Presentation by Dr. Peter Carmichael, Director Civil War Institute, Gettysburg, PA
UNT Health Science Center, MET Building, Room 124, 1000 Montgomery Street, Fort Worth, TX 76107
Dinner: 6PM Program Starts at: 7PM
(Menu: Chicken Parmesan, Penne Pasta, Garden Salad, Dessert: Cost – $13 per person, RSVP to jimrosenthal5757@aol.com or by calling or texting 817-307-9263)
So often we look at the battles and leaders of the Civil War and feel that this gives us a good picture of the conflict. But we are missing a critical element. How did Civil War soldiers endure the brutal and unpredictable existence of army life during the conflict? This question is at the heart of Peter S. Carmichael’s sweeping new study of men at war – The Civil War for the Common Soldier and will be the focus of his presentation. Through extensive research of the letters and records left behind by individual soldiers from both the North and the South, he has been able to explore the totality of the experience for the Civil War soldier –the marching, the fighting, the boredom, the idealism, the exhaustion, the punishments, and the frustrations of being away from families who often faced their own dire circumstances. His focus is not on what soldiers thought but rather how they thought. In doing so, he reveals how, to the shock of most men, well-established notions of duty or disobedience, morality or immorality, loyalty or disloyalty, and bravery or cowardice were blurred by war. He found that a pragmatic philosophy of soldiering emerged, guiding members of the rank and file as they struggled to live with the contradictory elements of their violent and volatile world. In the end, soldiering in the Civil War was never a state of being but a process of becoming.

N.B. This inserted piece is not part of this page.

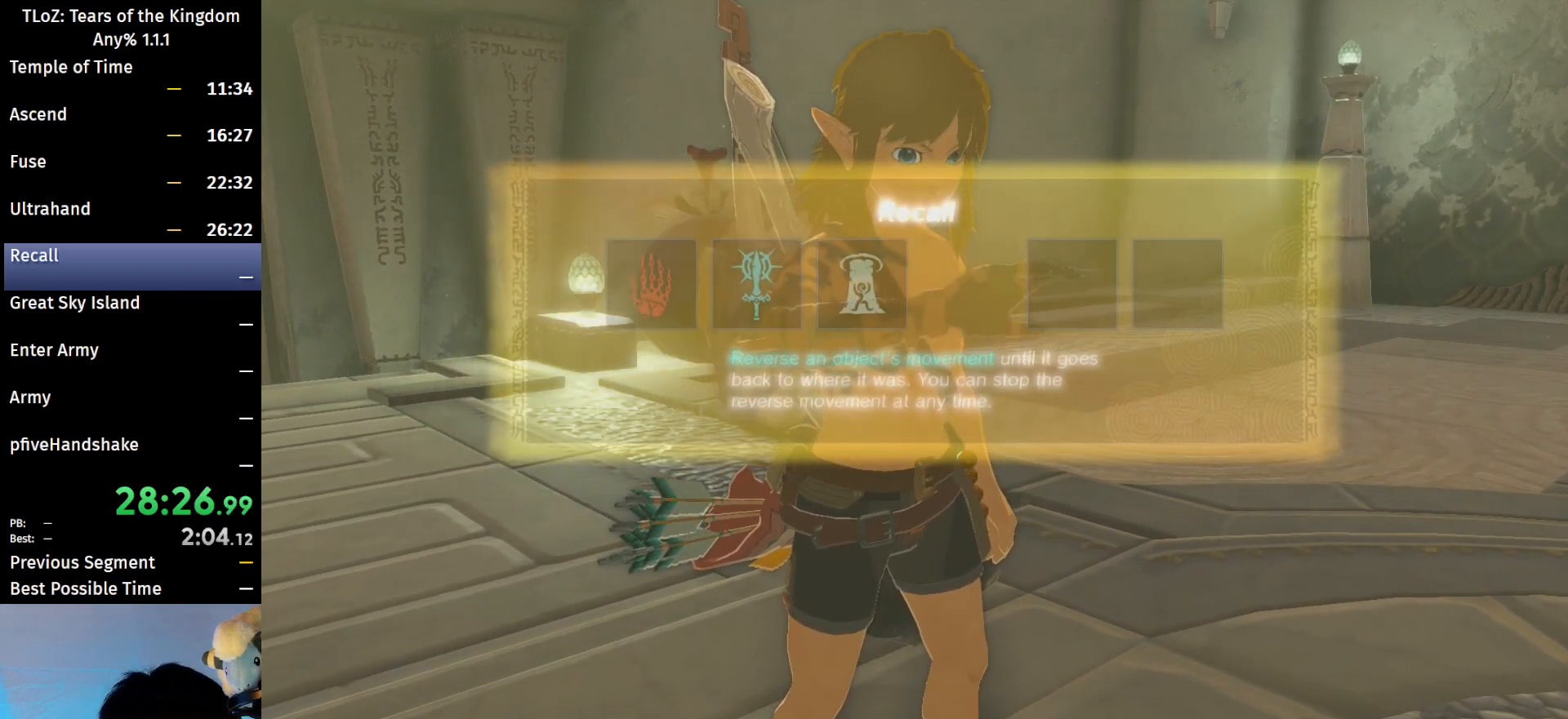
{"buttons": ["A", "B"], "left_stick": "center", "right_stick": "center", "events": [[33, "B", "up"], [100, "B", "down"], [133, "A", "down"], [167, "A", "up"], [200, "B", "up"], [267, "B", "down"], [300, "A", "down"], [367, "A", "up"], [367, "B", "up"], [500, "A", "down"], [500, "B", "down"]]}
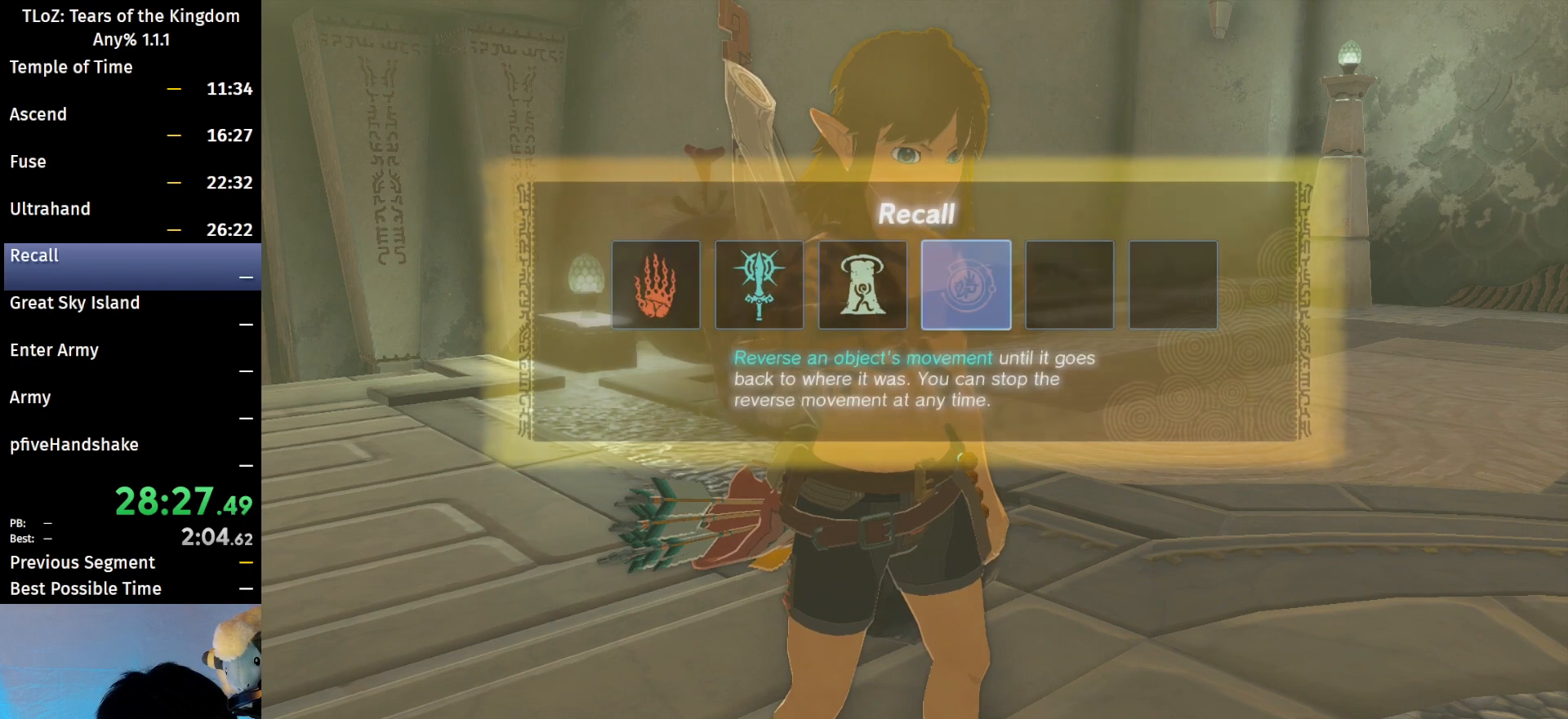
{"buttons": ["A", "B"], "left_stick": "center", "right_stick": "center", "events": [[33, "A", "up"], [33, "B", "up"], [200, "A", "down"], [200, "B", "down"], [233, "A", "up"], [233, "B", "up"], [333, "A", "down"], [333, "B", "down"], [400, "A", "up"], [400, "B", "up"], [500, "A", "down"], [500, "B", "down"]]}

Peter Carmichael is the Director of the Civil War Institute and a Professor of History at Gettysburg College. He received his PhD from Penn State University and is also the author of The Last Generation: Young Virginians in Peace, War, and Reunion (UNC, 2005) and Lee’s Young Artillerist: William R. J. Pegram (Virginia, 1995). In addition to his books, he has also published a number of articles for both scholarly and popular journals, and he speaks frequently to general and scholarly audiences. His latest book will be available for purchase and autographin at the meeting. This should be an excellent presentation on a seldom explored but very important topic. See you there!